Editor’s Note: This article is part of “Uncharted,” a series about the world we’re leaving behind, and the one being remade by the pandemic.
“Are you still working, Doo-Doo?”
This is the interruption that the Stanford University economist Nick Bloom hears several times a day as his 4-year-old daughter runs into his office and summons him to play by using his nickname. It’s just one of the myriad challenges that Bloom says makes working from home less than ideal at the moment. (Another challenge is his two oldest kids’ in-house bagpipe lessons, spurred by Bloom’s Scottish wife.)
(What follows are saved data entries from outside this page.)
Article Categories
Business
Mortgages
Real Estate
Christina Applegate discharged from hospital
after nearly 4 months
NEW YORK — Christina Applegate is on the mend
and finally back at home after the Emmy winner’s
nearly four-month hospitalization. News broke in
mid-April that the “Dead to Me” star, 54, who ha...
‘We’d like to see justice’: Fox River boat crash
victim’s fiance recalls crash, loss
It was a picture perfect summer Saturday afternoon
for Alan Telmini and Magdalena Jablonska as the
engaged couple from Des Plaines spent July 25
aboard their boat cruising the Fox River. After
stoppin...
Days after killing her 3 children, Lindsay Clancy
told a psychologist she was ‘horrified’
“Working from home is not very productive right now,” Bloom told me. But often, working from home can be very productive. In 2015, Bloom published a study that found that Chinese call-center employees who worked from home were 13 percent more productive than employees in a control group, because they took fewer breaks and made more calls per minute. They were also happier and were less likely to quit their job.
Derek Thompson: The coronavirus is creating a huge, stressful experiment in working from home
The blurring of work and home lives might not be just a temporary side effect of the pandemic. Though children will (hopefully) go back to school in the fall, many white-collar workers will be strongly encouraged to work from home at least some of the time over the next year or so. While working remotely confers some mental-health and other benefits, the “job” as we know it might never be the same. Conferences, in-person meetings, and even handshakes might be deemed not worth the risk of infection. What might emerge is a future in which results-oriented introverts prevail while those who thrive on face-to-face interactions and office politics fumble. In the post-pandemic workplace, nerds may get their revenge.